» **Written task 1**:
In the Collected data, begin at the line that has "Dieses Angebot endet" and stop after the line that has "डिजिटल नेपाल". Reproduce those lines with "Spülung" replaced by "Kur", leave everything else untouched, and omit the pictures.

» **Passage to read**:
Is it market manipulation when stocks go up?

Quick quiz: What do Virgin Galactic and Plug Power have in common?

On the face of it they are totally unrelated companies. The former offers day-trips to space for the unspeakably wealthy, the latter hydrogen fuel systems for equipment and electric cars. But both soared double digits Wednesday on seemingly no news:

What they share is that both have become the object of co-ordinated buying by users on the Reddit forum r/wallstreetbets. If you’re not familiar with this particular corner of the world’s most popular messageboard, it’s where retail punters go to discuss their punts, and much more besides. “Like 4chan found a Bloomberg terminal,” as the website accurately describes itself.

Scroll through it today and you’ll find dozens of posts boasting of giant gains on call options and straight equity purchases with Virgin Galactic and Plug Power, along with punter-favourites Tesla, Nvidia and AMD.

Like this one intelligent investor:

Normally retail investor activity is but a drop in the ocean in the $30tn US equity market. Not this time. The behaviour is so pronounced that options trading has been showing up in aggregate market data, as Jennifer Ablan reported Wednesday:

While the S&P 500, Dow and Nasdaq have surged to record highs in recent weeks, another rally has taken hold. The US options market has been experiencing a huge jump in trading — led by large-capitalisation companies including Tesla, Amazon, Apple, Google, Microsoft and Disney, according to analysts at Goldman Sachs.

Vishal Vivek, equity derivatives strategist at the New York-based bank, noted that trading volumes in US options were now almost as high as volumes on the underlying stocks, at 91 per cent. That is the highest level in at least the past 14 years, and about three times the equivalent percentage in 2016.

These co-ordinated attempts to take a stock “to the moon” does call into question whether it constitutes market manipulation.

After all, nearly every time a company’s share price collapses hurt executives, shareholders and government point the finger at a “bear attack” by evil short-sellers. Often taking legal or market measures to try and shut down the selling. But what about when a price shoots higher? Silence so far.

Question is: will the exchanges and regulators feel the need to do anything about it?

Oversight of US equities trading is a strange beast. Technically it is run by the Securities and Exchange Commission but fully-regulated exchanges like the New York Stock Exchange, Nasdaq and CBOE Global Markets have a quasi-governmental status too.

All parties are governed by the Exchange Act of 1934, and on the first page one value seems eternal:

...there is an important national interest in maintaining fair and orderly securities trading, assuring the fairness of securities transactions and markets and protecting investors.

That stipulation is in part to ensure trades are done in an economically efficient way and that there’s fair competition between all. But it’s also to ensure: “the availability to brokers, dealers, and investors of information with respect to quotations for and transactions in securities.”

» **Written task 2**:
According to the article on market manipulation, what percentage of the volume on the underlying stocks had trading volumes in US options reached?

(Collected data)
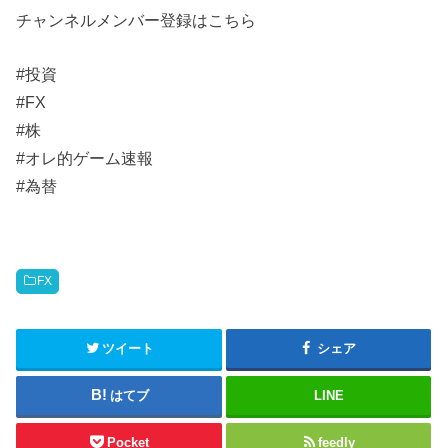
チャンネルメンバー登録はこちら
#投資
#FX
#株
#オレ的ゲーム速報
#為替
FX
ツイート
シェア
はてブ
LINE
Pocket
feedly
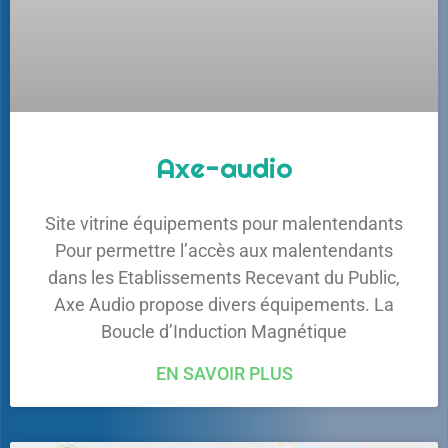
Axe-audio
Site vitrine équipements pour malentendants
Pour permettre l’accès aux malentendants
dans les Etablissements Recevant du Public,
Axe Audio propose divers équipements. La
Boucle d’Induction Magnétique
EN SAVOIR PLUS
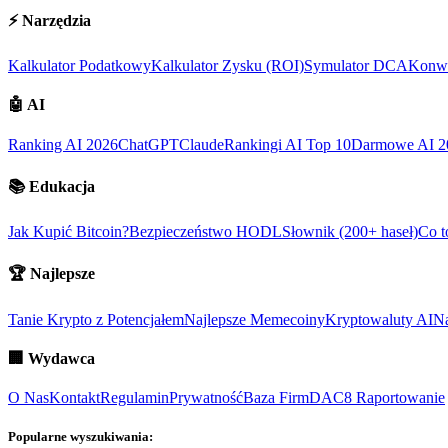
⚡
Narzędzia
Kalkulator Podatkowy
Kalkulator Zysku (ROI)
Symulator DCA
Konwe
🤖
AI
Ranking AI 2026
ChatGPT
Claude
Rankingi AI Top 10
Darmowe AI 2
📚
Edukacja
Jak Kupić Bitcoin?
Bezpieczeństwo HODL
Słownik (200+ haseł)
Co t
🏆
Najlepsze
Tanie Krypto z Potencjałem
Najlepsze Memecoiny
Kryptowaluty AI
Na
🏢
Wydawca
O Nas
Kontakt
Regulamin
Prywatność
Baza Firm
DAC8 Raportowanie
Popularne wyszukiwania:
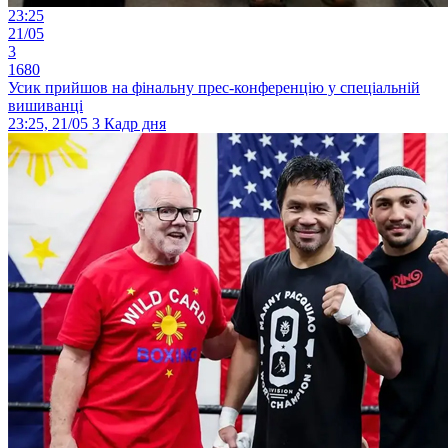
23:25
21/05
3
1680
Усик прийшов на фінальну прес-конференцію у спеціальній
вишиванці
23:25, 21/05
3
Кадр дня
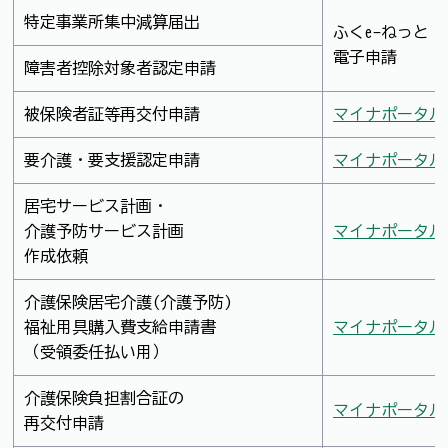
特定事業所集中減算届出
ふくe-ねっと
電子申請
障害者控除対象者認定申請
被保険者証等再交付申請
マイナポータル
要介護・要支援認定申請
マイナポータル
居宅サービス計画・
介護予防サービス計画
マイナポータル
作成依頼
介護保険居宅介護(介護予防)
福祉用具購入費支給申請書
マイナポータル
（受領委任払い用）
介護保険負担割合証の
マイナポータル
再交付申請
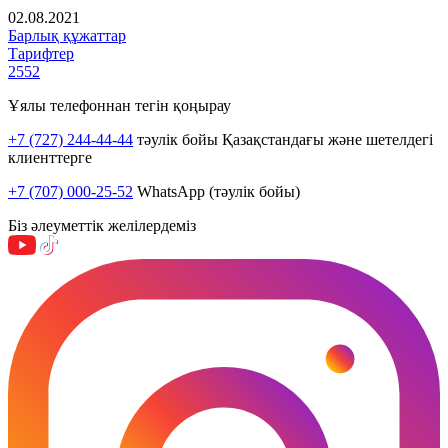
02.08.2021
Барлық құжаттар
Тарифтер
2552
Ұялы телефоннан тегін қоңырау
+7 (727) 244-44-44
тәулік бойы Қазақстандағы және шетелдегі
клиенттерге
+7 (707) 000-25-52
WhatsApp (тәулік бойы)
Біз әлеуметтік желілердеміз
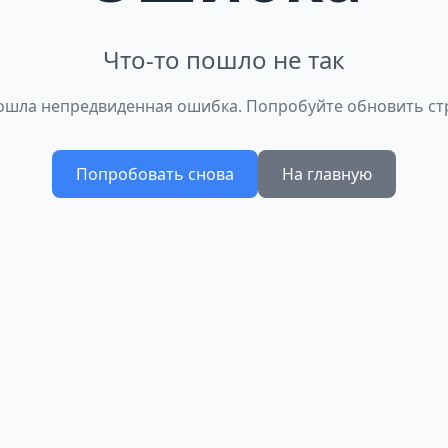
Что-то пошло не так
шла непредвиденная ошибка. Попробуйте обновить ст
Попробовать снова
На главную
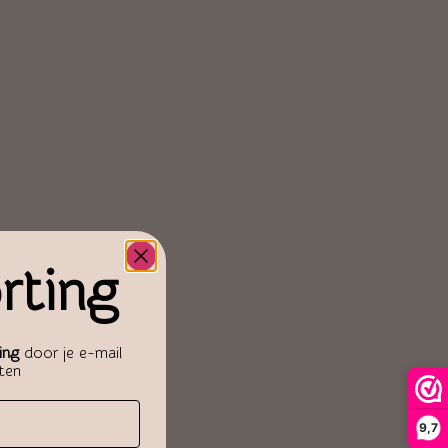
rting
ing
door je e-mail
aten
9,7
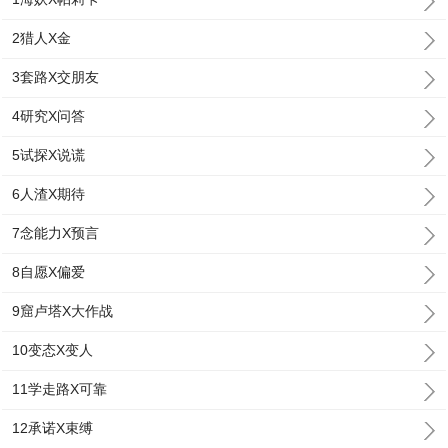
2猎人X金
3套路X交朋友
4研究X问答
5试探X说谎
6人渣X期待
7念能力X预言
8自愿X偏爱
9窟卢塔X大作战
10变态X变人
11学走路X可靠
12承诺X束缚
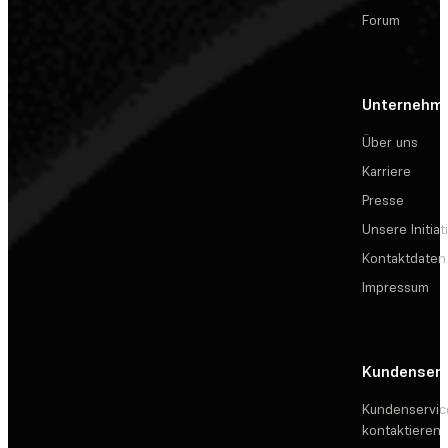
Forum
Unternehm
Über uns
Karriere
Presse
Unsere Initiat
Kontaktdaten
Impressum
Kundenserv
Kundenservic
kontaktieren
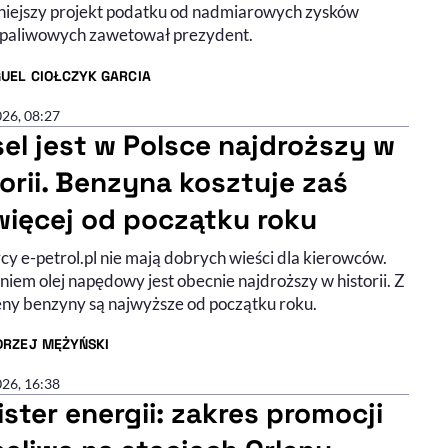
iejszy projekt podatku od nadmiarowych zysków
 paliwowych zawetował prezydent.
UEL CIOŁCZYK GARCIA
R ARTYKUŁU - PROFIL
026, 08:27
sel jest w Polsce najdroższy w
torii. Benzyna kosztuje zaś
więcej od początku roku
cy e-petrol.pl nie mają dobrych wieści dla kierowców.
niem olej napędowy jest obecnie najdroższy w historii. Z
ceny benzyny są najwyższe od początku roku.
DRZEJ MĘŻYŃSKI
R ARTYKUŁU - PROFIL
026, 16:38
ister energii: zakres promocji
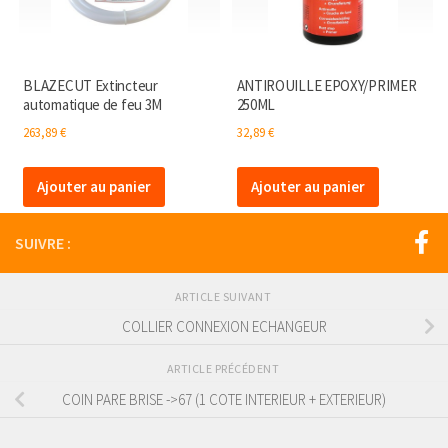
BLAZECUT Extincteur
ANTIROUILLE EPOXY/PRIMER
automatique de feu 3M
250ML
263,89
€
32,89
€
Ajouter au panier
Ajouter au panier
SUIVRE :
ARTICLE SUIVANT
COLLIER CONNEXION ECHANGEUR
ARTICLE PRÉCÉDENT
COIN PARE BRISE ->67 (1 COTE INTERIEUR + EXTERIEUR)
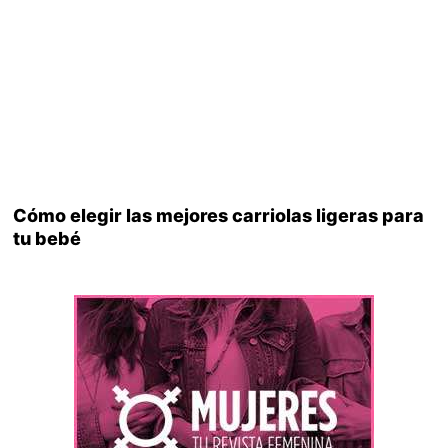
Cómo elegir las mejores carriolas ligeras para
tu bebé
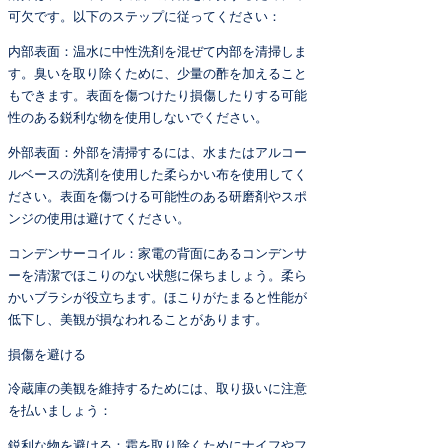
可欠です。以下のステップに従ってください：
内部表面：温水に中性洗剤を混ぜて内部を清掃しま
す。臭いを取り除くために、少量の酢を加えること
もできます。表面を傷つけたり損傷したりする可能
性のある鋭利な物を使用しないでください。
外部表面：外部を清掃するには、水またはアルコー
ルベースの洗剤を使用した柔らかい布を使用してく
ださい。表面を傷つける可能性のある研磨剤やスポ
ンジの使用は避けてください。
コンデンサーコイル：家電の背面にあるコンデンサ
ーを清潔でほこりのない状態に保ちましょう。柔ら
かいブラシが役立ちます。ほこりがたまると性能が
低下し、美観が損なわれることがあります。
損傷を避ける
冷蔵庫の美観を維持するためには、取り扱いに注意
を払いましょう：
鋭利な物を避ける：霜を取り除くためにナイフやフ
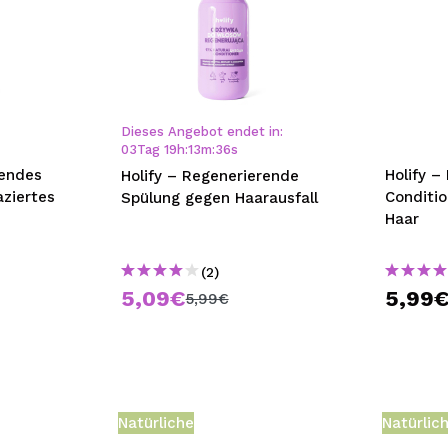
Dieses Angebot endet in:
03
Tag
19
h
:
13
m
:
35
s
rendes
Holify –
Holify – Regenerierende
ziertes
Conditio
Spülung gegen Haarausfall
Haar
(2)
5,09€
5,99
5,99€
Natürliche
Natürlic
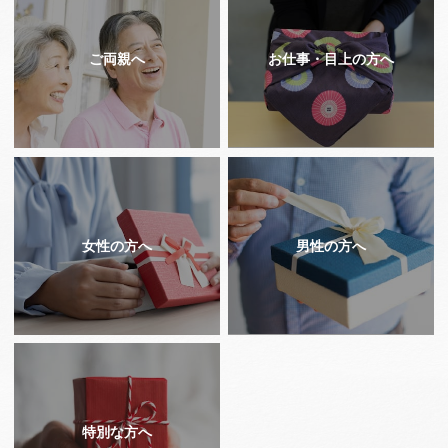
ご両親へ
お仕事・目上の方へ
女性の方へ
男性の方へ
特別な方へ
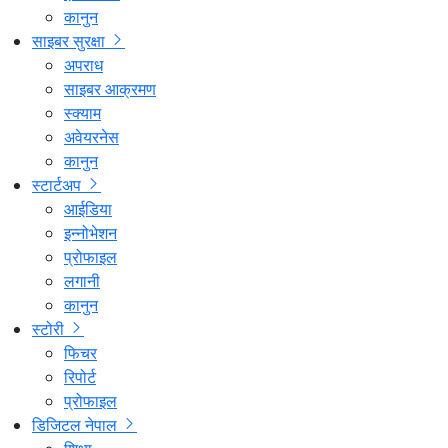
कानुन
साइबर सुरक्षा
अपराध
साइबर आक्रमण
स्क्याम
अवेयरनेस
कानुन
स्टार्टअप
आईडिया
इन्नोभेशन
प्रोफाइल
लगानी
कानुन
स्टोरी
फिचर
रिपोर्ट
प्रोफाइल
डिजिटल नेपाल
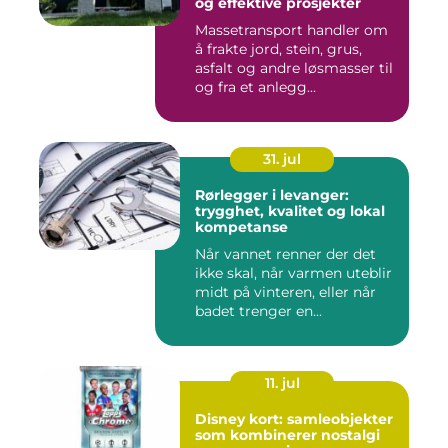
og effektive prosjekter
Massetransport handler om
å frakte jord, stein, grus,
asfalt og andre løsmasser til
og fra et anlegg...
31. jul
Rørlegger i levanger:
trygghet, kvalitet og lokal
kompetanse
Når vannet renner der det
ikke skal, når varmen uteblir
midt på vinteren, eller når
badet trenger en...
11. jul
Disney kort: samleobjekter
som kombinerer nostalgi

» **Task output 1**:
Dieses Angebot endet in:
03
Tag
19
h
:
13
m
:
35
s
rendes
Holify –
Holify – Regenerierende
ziertes
Conditio
Kur gegen Haarausfall
Haar
(2)
5,09€
5,99
5,99€
Natürliche
Natürlic
ご両親へ
お仕事・目上の方へ
女性の方へ
男性の方へ
特別な方へ
कानुन
साइबर सुरक्षा
अपराध
साइबर आक्रमण
स्क्याम
अवेयरनेस
कानुन
स्टार्टअप
आईडिया
इन्नोभेशन
प्रोफाइल
लगानी
कानुन
स्टोरी
फिचर
रिपोर्ट
प्रोफाइल
डिजिटल नेपाल

» **Task output 2**:
91 per cent.